I was unable to find another thread for this so starting this one. Apologies if it’s duplicated elsewhere but I don’t believe this fits into any of the canon discussions.
What is believed to be the most influential books, old and new, on the techniques of the food & drinks trade?

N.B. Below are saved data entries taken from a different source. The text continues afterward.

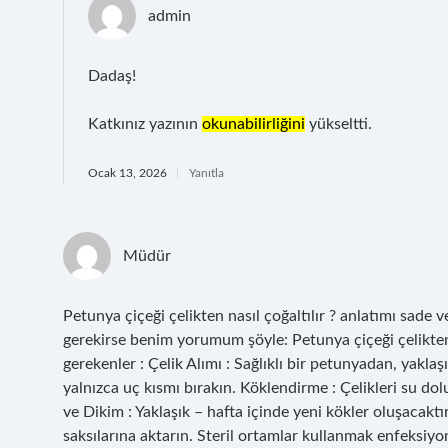
admin
Dadaş!
Katkınız yazının
okunabilirliğini
yükseltti.
Ocak 13, 2026
Yanıtla
Müdür
Petunya çiçeği çelikten nasıl çoğaltılır ? anlatımı sade v
gerekirse benim yorumum şöyle: Petunya çiçeği çelikten 
gerekenler : Çelik Alımı : Sağlıklı bir petunyadan, yakla
yalnızca uç kısmı bırakın. Köklendirme : Çelikleri su dol
ve Dikim : Yaklaşık – hafta içinde yeni kökler oluşacaktır
saksılarına aktarın. Steril ortamlar kullanmak enfeksiyon 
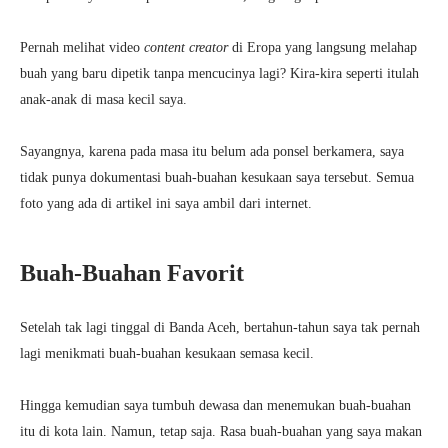
Pernah melihat video
content creator
di Eropa yang langsung melahap
buah yang baru dipetik tanpa mencucinya lagi? Kira-kira seperti itulah
anak-anak di masa kecil saya.
Sayangnya, karena pada masa itu belum ada ponsel berkamera, saya
tidak punya dokumentasi buah-buahan kesukaan saya tersebut. Semua
foto yang ada di artikel ini saya ambil dari internet.
Buah-Buahan Favorit
Setelah tak lagi tinggal di Banda Aceh, bertahun-tahun saya tak pernah
lagi menikmati buah-buahan kesukaan semasa kecil.
Hingga kemudian saya tumbuh dewasa dan menemukan buah-buahan
itu di kota lain. Namun, tetap saja. Rasa buah-buahan yang saya makan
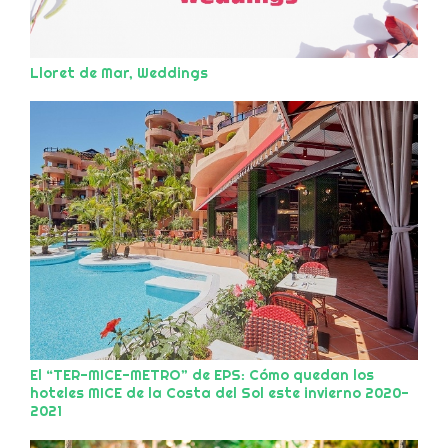
Lloret de Mar, Weddings
El “TER-MICE-METRO” de EPS: Cómo quedan los
hoteles MICE de la Costa del Sol este invierno 2020-
2021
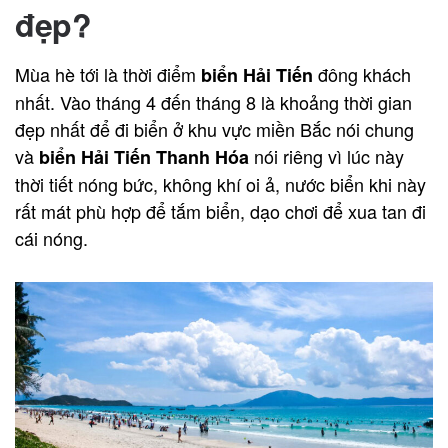
đẹp?
Mùa hè tới là thời điểm
đông khách
biển Hải Tiến
nhất. Vào tháng 4 đến tháng 8 là khoảng thời gian
đẹp nhất để đi biển ở khu vực miền Bắc nói chung
và
nói riêng vì lúc này
biển Hải Tiến Thanh Hóa
thời tiết nóng bức, không khí oi ả, nước biển khi này
rất mát phù hợp để tắm biển, dạo chơi để xua tan đi
cái nóng.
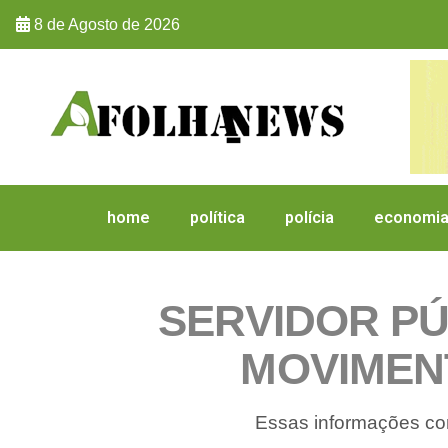
8 de Agosto de 2026
home
política
polícia
economi
SERVIDOR P
MOVIMENT
Essas informações con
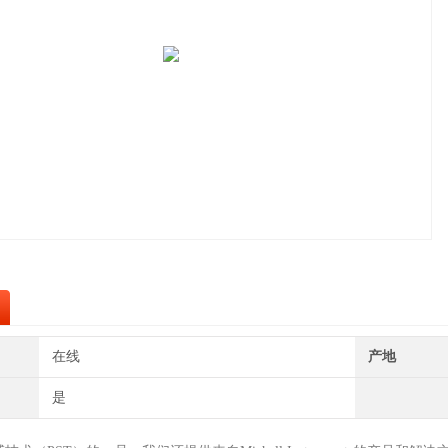
在线
产地
是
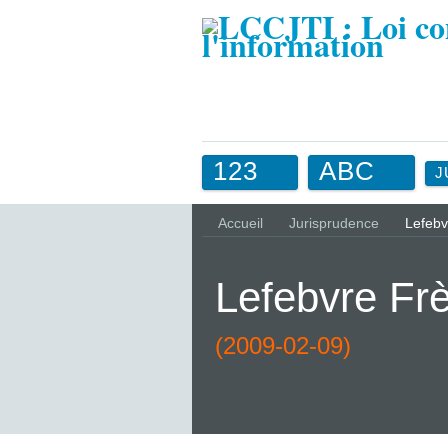
123
ABC
J
Accueil
Jurisprudence
Lefebv
Lefebvre Fr
(2009-02-09)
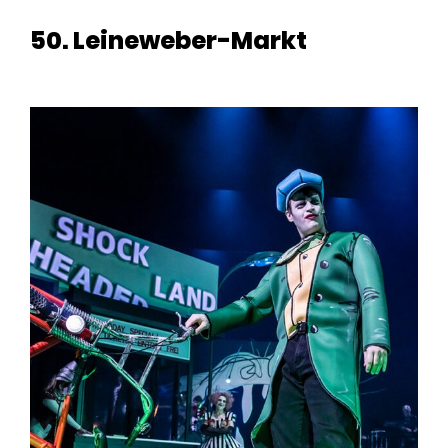
50. Leineweber-Markt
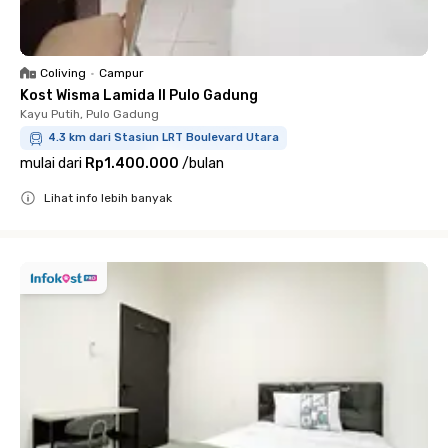
Coliving
•
Campur
Kost Wisma Lamida II Pulo Gadung
Kayu Putih, Pulo Gadung
4.3 km dari Stasiun LRT Boulevard Utara
mulai dari
Rp1.400.000
/
bulan
Lihat info lebih banyak
Close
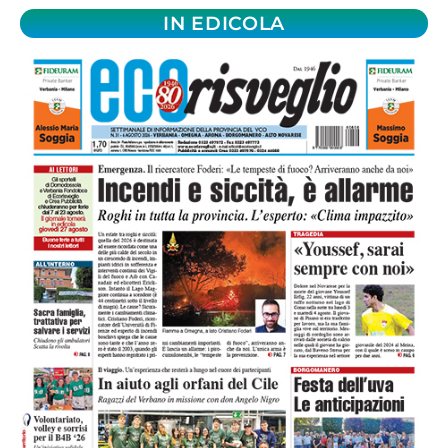
IN EDICOLA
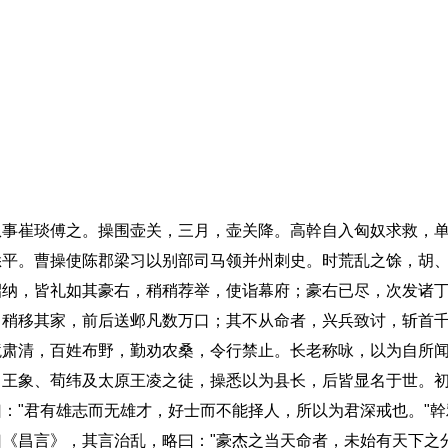
崔琰傅之。操围壶关，三月，壶关降。高幹自入匈奴求救，单
悉平。曹操使陈郡梁习以别部司马领并州刺史。时荒乱之馀，胡
招纳，皆礼如其豪右，稍稍荐举，使诣幕府；豪右已尽，次发诸
，稍移其家，前后送邺凡数万口；其不从命者，兴兵致讨，斩首
境肃清，百姓布野，勤劝农桑，令行禁止。长老称咏，以为自所
、王象、荀纬及太原王凌之徒，操悉以为县长，后皆显名于世。
："君有雄志而无雄才，好士而不能择人，所以为君深戒也。"
《昌言》，其言治乱，略曰："豪杰之当天命者，未始有天下之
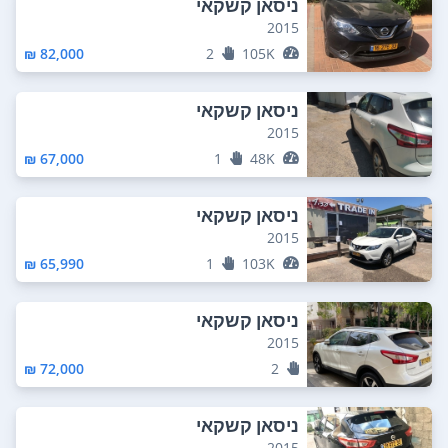
ניסאן קשקאי
2015
82,000 ₪
2
105K
ניסאן קשקאי
2015
67,000 ₪
1
48K
ניסאן קשקאי
2015
65,990 ₪
1
103K
ניסאן קשקאי
2015
72,000 ₪
2
ניסאן קשקאי
2015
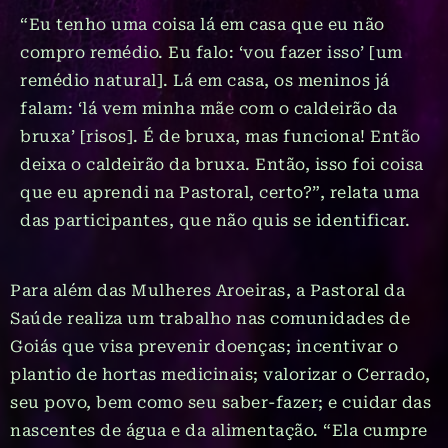
“Eu tenho uma coisa lá em casa que eu não
compro remédio. Eu falo: ‘vou fazer isso’ [um
remédio natural]. Lá em casa, os meninos já
falam: ‘lá vem minha mãe com o caldeirão da
bruxa’ [risos]. É de bruxa, mas funciona! Então
deixa o caldeirão da bruxa. Então, isso foi coisa
que eu aprendi na Pastoral, certo?”, relata uma
das participantes, que não quis se identificar.
Para além das Mulheres Aroeiras, a Pastoral da
Saúde realiza um trabalho nas comunidades de
Goiás que visa prevenir doenças; incentivar o
plantio de hortas medicinais; valorizar o Cerrado,
seu povo, bem como seu saber-fazer; e cuidar das
nascentes de água e da alimentação. “Ela cumpre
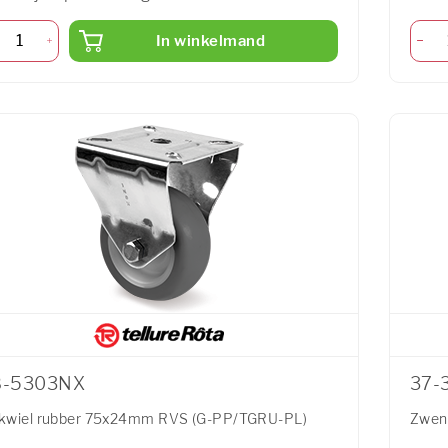
In winkelmand
8-5303NX
37-
kwiel rubber 75x24mm RVS (G-PP/TGRU-PL)
Zwen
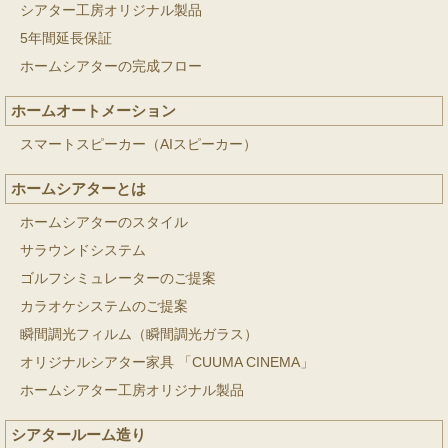
シアター工房オリジナル製品
5年間延長保証
ホームシアターの完成フロー
ホームオートメーション
スマートスピーカー（AIスピーカー）
ホームシアターとは
ホームシアターのスタイル
サラウンドシステム
ゴルフシミュレーターのご提案
カラオケシステムのご提案
瞬間調光フィルム（瞬間調光ガラス）
オリジナルシアター家具 「CUUMA CINEMA」
ホームシアター工房オリジナル製品
シアタールーム造り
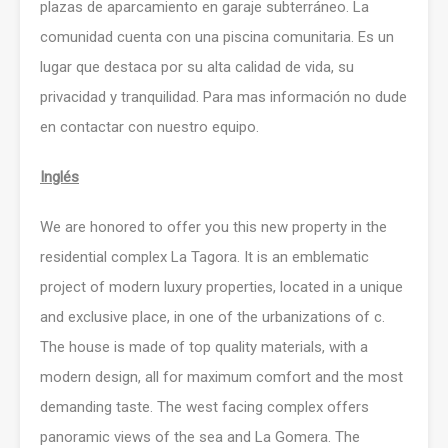
plazas de aparcamiento en garaje subterráneo. La
comunidad cuenta con una piscina comunitaria. Es un
lugar que destaca por su alta calidad de vida, su
privacidad y tranquilidad. Para mas información no dude
en contactar con nuestro equipo.
Inglés
We are honored to offer you this new property in the
residential complex La Tagora. It is an emblematic
project of modern luxury properties, located in a unique
and exclusive place, in one of the urbanizations of с.
The house is made of top quality materials, with a
modern design, all for maximum comfort and the most
demanding taste. The west facing complex offers
panoramic views of the sea and La Gomera. The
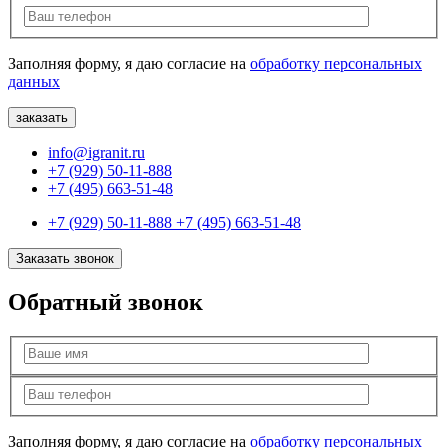
Заполняя форму, я даю согласие на
обработку персональных
данных
info@igranit.ru
+7 (929) 50-11-888
+7 (495) 663-51-48
+7 (929) 50-11-888
+7 (495) 663-51-48
Заказать звонок
Обратный звонок
Заполняя форму, я даю согласие на
обработку персональных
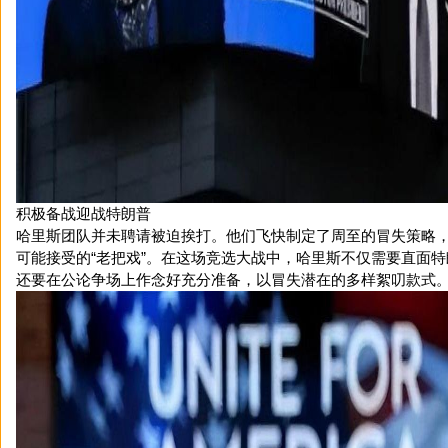
积极备战迎战特朗普
哈里斯团队并未聘请被迫挨打。他们飞快制定了周至的冒失策略
可能接受的“老把戏”。在这场竞选大战中，哈里斯不仅需要直面
还要在公论争场上作念好充分准备，以冒失潜在的多样絮叨款式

I believe collecting these could be quite interesting as a reference guide for future industry learning and training materials.
I believe the major formal works defining not just recipes but techniques begins with Harry Johnson on the drinks side (1882, New and Improved Bartender’s Manual) and Auguste Escoffier on the food side (1903, Le Guide Culinaire), but I must admit I am unsure of this.
To start off the list, I’ll add these to get the ball rolling. I appreciate some of these are strictly cooking science while others are more hospitality manual styles.
- 1882 - Harry Johnson - New and Improved Bartenders Manual
- 1903 - Auguste Escoffier - Le Guide Culinaire
(BIG GAP HERE…) - 1976 - Jacques Pépin - La Technique
- 1984 - Harold McGee - On Food & Cooking (CANON - Revised in 2004)
- 2002 - Dale DeGroff - The Craft of the Cocktail (CANON - Revised in 2020)
- 2003 - Gary Regan - Joy of Mixology
- 2011 - Nathan Myhrvold - Modernist Cuisine (CANON)
- 2012 - Sandor Katz - The Art of Fermentation (CANON)
- 2012 - Tony Conigliaro - Drinks
- 2014 - Dave Arnold - Liquid Intelligence (CANON)
- 2014 - Jeffrey Morgenthaler - The Bar Book
- 2014 - Alex Day, David Kaplan, Nick Fauchald - Death & Co Book
- 2017 - Matt Whiley - The Modern Cocktail
- 2017 - Samin Nosrat - Salt, Fat, Acid, Heat
- 2017 - Jim Meehan - Meehan’s Bartender Manual
- 2018 - Alex Day, David Kaplan, Nick Fauchald - Cocktail Codex
- 2024 - Arielle Johnson - Flavorama
- 2024 - Bart Miedeksza, Valentino Girotto - Bubbles: A Guide to Carbonated Cocktails (CANON)
I am aware this is equally as opinionated as the “right way” to make a Martini, and it suffers from the same boundary paradox of what does and doesn’t qualify, but collecting these somewhere would certainly be beneficial.